Il ne s’agit pas de "transformer" la France, comme l’a répété dimanche le premier ministre, en écho à Emmanuel MACRON. Cette ambition est du registre de la prestidigitation. En revanche, oui, il faut réparer la France. Cela fait trente ans et plus que la nation est maltraitée par ses dirigeants, de droite comme de gauche. Tous se sont convertis, pour faire modernes, à la nouvelle religion des droits de l’homme. Au nom de la non-discrimination et de l’amour de l’Autre, le dogme invite les Occidentaux à s’effacer au profit de remplaçants n’ayant pas l’intention d’imiter des hôtes si benêts. Comme le remarque le professeur Jean-Louis HAROUEL, qui alerte depuis longtemps sur cette nouvelle idéologie humanitariste (1) : "La très vertueuse religion séculière des droits de l’homme trace aux Européens le devoir de disparaître en souriant pour faire place à d’autres peuples et d’autres civilisations". C’est à ce suicide collectif que les dirigeants doivent renoncer.

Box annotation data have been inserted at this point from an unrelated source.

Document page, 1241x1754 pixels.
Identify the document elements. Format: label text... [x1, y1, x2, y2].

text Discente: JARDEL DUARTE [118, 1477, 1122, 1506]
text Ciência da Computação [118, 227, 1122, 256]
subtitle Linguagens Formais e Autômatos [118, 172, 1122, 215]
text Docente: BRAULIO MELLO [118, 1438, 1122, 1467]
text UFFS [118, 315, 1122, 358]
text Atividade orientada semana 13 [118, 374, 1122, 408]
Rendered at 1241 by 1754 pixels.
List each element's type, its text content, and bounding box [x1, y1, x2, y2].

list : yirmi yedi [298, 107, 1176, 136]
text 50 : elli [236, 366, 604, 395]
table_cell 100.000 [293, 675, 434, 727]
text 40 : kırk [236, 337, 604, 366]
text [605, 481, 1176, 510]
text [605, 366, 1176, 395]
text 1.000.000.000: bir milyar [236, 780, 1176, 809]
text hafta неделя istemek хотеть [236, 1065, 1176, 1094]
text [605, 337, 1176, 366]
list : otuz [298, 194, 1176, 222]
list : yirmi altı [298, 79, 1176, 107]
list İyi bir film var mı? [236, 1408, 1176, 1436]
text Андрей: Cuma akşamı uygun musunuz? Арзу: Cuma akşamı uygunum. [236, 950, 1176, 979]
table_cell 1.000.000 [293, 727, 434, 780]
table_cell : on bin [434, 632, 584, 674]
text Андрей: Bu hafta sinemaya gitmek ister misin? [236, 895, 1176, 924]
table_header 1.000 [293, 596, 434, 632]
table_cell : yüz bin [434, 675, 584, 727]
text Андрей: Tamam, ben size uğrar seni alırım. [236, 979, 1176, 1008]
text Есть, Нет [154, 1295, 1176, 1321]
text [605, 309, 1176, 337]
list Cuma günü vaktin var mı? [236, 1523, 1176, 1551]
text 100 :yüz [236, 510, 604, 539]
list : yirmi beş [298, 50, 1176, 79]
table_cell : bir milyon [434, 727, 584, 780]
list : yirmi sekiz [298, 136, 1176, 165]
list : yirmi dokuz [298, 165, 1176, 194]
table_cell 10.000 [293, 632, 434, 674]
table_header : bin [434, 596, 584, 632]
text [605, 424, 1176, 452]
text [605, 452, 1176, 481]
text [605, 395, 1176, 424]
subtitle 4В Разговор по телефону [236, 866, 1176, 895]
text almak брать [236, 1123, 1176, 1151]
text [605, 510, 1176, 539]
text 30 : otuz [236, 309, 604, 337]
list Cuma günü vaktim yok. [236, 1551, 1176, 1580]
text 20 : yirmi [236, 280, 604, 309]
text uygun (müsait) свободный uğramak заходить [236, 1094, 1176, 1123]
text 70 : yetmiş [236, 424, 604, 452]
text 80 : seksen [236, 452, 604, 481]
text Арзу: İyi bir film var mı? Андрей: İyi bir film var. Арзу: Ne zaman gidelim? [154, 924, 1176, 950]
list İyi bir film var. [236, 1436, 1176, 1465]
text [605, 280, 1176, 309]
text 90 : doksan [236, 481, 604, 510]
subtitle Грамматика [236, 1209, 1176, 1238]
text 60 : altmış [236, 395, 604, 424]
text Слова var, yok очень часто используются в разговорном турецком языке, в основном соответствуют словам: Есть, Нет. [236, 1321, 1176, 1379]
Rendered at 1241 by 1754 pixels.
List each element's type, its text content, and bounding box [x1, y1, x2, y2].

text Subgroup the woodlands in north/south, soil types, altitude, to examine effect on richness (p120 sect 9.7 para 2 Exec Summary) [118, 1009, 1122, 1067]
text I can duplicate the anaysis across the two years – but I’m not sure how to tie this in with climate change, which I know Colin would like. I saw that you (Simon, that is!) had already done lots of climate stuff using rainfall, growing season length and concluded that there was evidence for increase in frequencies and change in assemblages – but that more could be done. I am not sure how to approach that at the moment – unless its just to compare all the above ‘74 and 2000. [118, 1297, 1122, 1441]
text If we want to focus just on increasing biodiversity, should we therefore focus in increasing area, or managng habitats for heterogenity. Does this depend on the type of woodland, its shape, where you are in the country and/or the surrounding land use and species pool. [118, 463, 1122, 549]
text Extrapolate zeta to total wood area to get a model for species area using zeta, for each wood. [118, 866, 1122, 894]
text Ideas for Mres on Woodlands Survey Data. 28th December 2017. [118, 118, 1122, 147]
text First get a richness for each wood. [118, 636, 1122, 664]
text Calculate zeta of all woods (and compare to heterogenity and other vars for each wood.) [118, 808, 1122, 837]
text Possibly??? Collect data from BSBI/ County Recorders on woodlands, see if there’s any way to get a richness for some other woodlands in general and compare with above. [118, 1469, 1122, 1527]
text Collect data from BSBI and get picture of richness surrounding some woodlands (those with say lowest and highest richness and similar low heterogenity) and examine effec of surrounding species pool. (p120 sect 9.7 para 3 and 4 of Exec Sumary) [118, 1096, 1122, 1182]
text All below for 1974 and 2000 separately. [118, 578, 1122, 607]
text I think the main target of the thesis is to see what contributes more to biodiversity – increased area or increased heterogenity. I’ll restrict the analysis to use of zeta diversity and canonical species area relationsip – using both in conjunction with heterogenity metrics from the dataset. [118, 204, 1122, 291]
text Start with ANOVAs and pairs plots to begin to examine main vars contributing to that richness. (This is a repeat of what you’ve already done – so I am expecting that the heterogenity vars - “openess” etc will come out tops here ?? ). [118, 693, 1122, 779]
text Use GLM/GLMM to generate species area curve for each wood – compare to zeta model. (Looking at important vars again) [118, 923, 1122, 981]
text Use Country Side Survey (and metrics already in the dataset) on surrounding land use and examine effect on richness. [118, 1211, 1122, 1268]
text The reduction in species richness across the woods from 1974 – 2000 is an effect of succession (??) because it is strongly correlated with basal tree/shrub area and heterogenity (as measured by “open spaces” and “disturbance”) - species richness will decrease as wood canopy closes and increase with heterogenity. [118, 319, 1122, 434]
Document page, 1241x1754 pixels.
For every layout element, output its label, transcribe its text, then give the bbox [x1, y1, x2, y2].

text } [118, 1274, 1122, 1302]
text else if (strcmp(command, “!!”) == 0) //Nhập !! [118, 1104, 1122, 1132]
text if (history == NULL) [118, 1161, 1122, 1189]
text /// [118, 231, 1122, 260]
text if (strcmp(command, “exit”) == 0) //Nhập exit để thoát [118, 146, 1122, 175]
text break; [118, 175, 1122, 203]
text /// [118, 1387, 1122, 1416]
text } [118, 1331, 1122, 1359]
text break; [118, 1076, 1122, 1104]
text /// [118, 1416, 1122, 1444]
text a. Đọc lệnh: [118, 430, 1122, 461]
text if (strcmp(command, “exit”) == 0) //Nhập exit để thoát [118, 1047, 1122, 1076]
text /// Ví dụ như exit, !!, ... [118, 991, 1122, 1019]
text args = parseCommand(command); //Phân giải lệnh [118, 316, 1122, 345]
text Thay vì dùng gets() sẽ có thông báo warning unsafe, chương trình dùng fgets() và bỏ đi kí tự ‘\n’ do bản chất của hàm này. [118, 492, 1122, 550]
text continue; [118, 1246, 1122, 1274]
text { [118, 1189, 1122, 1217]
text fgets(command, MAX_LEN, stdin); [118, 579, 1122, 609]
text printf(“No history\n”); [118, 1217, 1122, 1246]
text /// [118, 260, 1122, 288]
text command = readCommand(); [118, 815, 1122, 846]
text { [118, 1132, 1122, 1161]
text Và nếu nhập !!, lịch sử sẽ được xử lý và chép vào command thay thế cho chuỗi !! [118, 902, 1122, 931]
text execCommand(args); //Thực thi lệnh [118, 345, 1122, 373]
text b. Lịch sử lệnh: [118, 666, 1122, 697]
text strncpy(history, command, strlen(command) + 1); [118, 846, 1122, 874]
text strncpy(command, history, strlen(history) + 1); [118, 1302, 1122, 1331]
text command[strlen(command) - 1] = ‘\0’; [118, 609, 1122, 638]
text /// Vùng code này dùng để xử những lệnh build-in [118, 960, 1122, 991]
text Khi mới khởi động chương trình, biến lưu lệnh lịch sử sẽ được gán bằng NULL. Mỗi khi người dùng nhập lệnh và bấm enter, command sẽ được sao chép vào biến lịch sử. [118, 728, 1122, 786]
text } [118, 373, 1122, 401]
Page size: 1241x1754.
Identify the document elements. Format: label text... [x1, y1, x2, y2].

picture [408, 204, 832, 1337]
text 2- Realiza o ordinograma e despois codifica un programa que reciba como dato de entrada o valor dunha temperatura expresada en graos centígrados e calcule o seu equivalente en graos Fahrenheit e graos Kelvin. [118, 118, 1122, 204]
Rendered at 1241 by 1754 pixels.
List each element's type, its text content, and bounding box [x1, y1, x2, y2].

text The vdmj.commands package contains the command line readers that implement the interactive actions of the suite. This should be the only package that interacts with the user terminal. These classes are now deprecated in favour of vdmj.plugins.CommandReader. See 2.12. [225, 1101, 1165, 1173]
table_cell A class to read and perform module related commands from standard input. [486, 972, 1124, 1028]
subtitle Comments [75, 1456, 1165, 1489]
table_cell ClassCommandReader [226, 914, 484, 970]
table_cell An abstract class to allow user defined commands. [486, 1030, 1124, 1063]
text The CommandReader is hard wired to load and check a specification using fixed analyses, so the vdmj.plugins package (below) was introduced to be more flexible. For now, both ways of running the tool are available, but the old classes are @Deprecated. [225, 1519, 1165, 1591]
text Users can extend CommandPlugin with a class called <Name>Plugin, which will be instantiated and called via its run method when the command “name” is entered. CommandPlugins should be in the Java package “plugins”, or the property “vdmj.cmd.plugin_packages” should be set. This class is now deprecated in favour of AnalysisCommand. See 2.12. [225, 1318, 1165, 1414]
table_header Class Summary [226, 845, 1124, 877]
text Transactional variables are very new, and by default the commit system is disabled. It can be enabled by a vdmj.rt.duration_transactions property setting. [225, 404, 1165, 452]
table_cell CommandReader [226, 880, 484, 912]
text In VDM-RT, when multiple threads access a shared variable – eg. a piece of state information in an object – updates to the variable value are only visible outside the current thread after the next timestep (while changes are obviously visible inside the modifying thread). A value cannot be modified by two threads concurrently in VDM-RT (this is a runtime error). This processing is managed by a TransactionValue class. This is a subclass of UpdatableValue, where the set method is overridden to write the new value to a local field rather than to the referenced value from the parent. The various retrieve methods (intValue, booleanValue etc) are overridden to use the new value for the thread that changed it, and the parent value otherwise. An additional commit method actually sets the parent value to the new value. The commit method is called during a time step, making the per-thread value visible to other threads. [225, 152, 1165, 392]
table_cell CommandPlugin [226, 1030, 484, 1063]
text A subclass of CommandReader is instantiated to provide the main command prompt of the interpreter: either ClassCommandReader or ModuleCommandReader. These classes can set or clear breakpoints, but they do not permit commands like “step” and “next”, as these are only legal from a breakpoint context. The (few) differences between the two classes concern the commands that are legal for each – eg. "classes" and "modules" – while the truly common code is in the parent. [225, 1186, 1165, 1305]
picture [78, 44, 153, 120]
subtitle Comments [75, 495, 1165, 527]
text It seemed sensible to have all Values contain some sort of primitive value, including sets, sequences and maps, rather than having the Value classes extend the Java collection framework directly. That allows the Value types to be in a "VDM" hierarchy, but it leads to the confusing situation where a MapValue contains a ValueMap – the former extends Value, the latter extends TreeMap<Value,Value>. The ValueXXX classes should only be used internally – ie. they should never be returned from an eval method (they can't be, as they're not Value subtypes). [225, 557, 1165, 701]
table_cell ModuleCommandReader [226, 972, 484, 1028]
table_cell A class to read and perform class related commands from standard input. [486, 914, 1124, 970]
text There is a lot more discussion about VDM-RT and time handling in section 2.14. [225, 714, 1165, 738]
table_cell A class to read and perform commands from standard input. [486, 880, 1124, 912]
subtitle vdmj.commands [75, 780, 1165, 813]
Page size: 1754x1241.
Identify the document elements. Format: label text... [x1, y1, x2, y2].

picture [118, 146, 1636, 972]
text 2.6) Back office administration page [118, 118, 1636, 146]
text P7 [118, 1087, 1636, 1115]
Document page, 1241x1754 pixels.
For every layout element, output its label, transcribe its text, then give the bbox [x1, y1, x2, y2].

C’est ce qu’exigent ces Français qui n’entendent plus se taire.
Des esprits paresseux ont réduit à une pittoresque jacquerie fiscale la révolte des "gilets jaunes". De fait, le mouvement est parti d’une augmentation des taxes sur les carburants. Ces analystes s’estiment confortés par l’essoufflement des révoltés : l’anniversaire de samedi a attiré dix fois moins de monde (24.000 personnes, dont 4700 à Paris). Pourtant, l’erreur est de croire la parenthèse refermée. C’est ce que laisse comprendre Édouard PHILIPPE, quand il assure que la "volonté de transformer la France est intacte". L’apparente démobilisation vient de l’incapacité des protestataires à formuler une doctrine. Leur recul signe aussi un refus de cautionner l’emprise finale de l’extrême gauche et de ses casseurs. La lutte des classes, que refourguent les orphelins du communisme, n’est pas ce qui structure les Oubliés. À l’origine, les petits patrons, entrepreneurs et employés du privé constituaient le gros des troupes. Ils ont fait comprendre que le désespoir était aussi identitaire.
 
Avis aux bonnes volontés : le nouveau monde est à construire autour de ce qu’il reste de la France abîmée par le progressisme. Constater l’immobilisme qui gagne le gouvernement suffit à se convaincre de l’urgence à changer de système. Le préalable est de protéger le peuple français d’autres blessures. Il a déjà été meurtri par une mondialisation brutale et une idéologie démente qui l’incite à s’auto-détester. La mobilisation du 10 novembre, qui a rassemblé gauchistes et islamistes dans la même haine de la France "raciste" et "islamophobe", a eu le mérite de faire voir les dangers du communautarisme. Il est le cheval de Troie de l’islam guerrier. Or, face à lui, tout espoir de réveil est loin d’être perdu. Même le PS sort de son somnambulisme. Sa rupture avec la stratégie Terra Nova amorce une révolution idéologique. Depuis 2012, le parti suivait les recommandations de ce laboratoire d’idées de la gauche, en flattant l’électorat des cités au détriment de la défense de la laïcité.
Olivier FAURE, le patron du PS, osera-t-il aller au bout de son engagement à défendre "la République laïque" ? Ses prises de position concrètes le diront. Reste que la France a un rôle historique à reprendre, au nom de la liberté, dans la résistance au totalitarisme islamique importé. La soumission de la gauche radicale à des maîtres qui hurlent "Allah Akbar !" est l’aboutissement de décennies de compromissions françaises, justifiées par la dévotion aux droits de l’homme et au politiquement correct. Ce désastre intellectuel et moral, dans lequel Jean-Luc MELENCHON s’est laissé aller, déshonore la nation. Se ranger derrière la lutte contre "l’islamophobie" revient à combattre la laïcité et à justifier le délit de blasphème. Or l’opinion est plus lucide. 71 % des Français pensent que "la religion musulmane cherche à imposer son mode de fonctionnement aux autres" (Le Figaro, 13 novembre). C’est le peuple qui doit choisir le modèle de société pour la France, assimilateur ou multiculturel. Pourquoi pas un référendum ?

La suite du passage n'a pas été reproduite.